CSE-37  Development Of A Regionalization System Using Contiguity-Based Constrained Spectral Clustering

Authors: Shuai Yuan; Kendra Spence Cheruvelil; Patricia Soranno; Pang-Ning Tan

Abstract: A regionalization system delineates the geographical landscape into smaller, spatially homogeneous units or patches with similar characteristics, thus providing a spatial framework for a wide range of applications, such as land allocation, landscape planning, habitat design, and environmental management. This project investigates a quantitative approach for developing a regionalization system from terrestrial ecology data using constrained clustering algorithms. We demonstrate the limitations of existing algorithms and present a novel contiguity-based spectral clustering method to overcome such limitations.


CSE-38  Using Genetic Programming To Synthesize The Distributed Fault-Tolerant Programs

Authors: Ling Zhu; Sandeep Kulkarni

Abstract: In most applications using genetic programming (GP), objective functions are obtained by a terminating calculation. However, the terminating calculation cannot evaluate distributed fault-tolerant programs accurately. A key distinction in synthesizing distributed fault-tolerant programs is that they are inherently non-deterministic, potentially having infinite computations and executing in an unpredictable environment. In this study, we apply a model checking technique - Binary Decision Diagrams (BDDs) - to GP, evaluating distributed programs by computing reachable states of the given program and identifying whether it satisfies its specification. We present scenario-based multi-objective approach, and each program is evaluated under different scenarios which represent various environments. The computation of the programs are considered in two different semantics respectively: interleaving and maximum-parallelism. In the end, we illustrate our approach with a Byzantine agreement problem, a token ring problem and a consensus protocol using failure detector S. For the first time, this work automatically synthesizes the consensus protocol with S. The results show the proposed method enhances the effectiveness of GP in all studied cases when using maximum-parallelism semantic.


CSE-39  Continuous Authentication of Mobile User: Fusion of Face Image and Inertial Measurement Unit Data

Authors: David Crouse; Hu Han; Deepak Chandra; Brandon Barbello; Anil Jain

Abstract: Mobile devices can carry large amounts of personal data, but are often left unsecured. PIN locks are inconvenient to use and thus have seen low adoption (33% of users).
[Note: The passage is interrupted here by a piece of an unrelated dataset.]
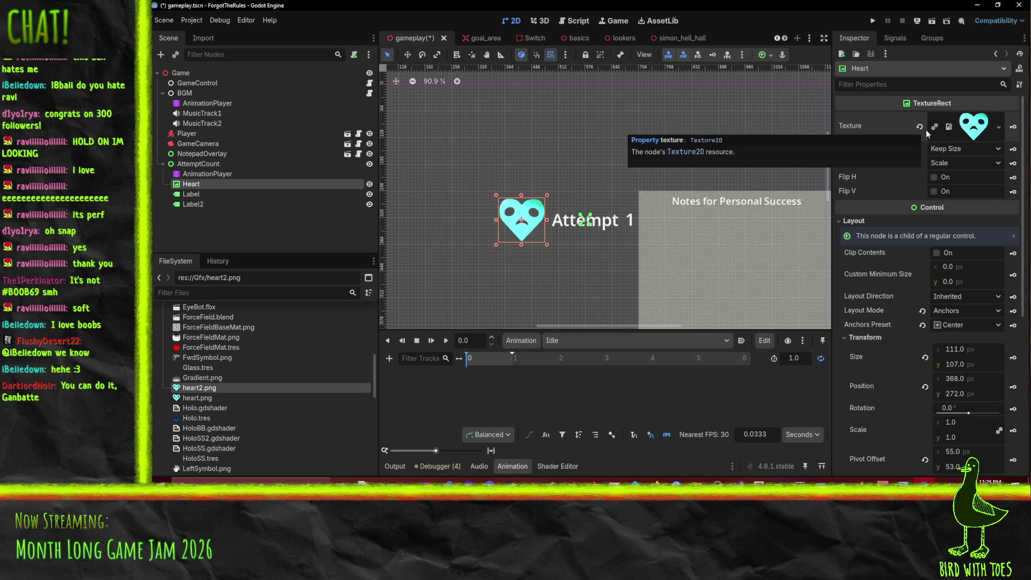
click(578, 343)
While biometrics are beginning to be used for mobile device authentication, they are used only for initial unlock. Mobile devices secured with only login authentication are still vulnerable to data theft when in an unlocked state. We introduce a face-based continuous authentication system that operates in an unobtrusive manner, including a methodology for fusing mobile device (unconstrained) face capture with gyroscope, accelerometer, and magnetometer data to correct for camera orientation and, by extension, the orientation of the face image. Experiments demonstrate both improvement of face recognition accuracy from face orientation correction and the efficacy of the prototype continuous authentication system.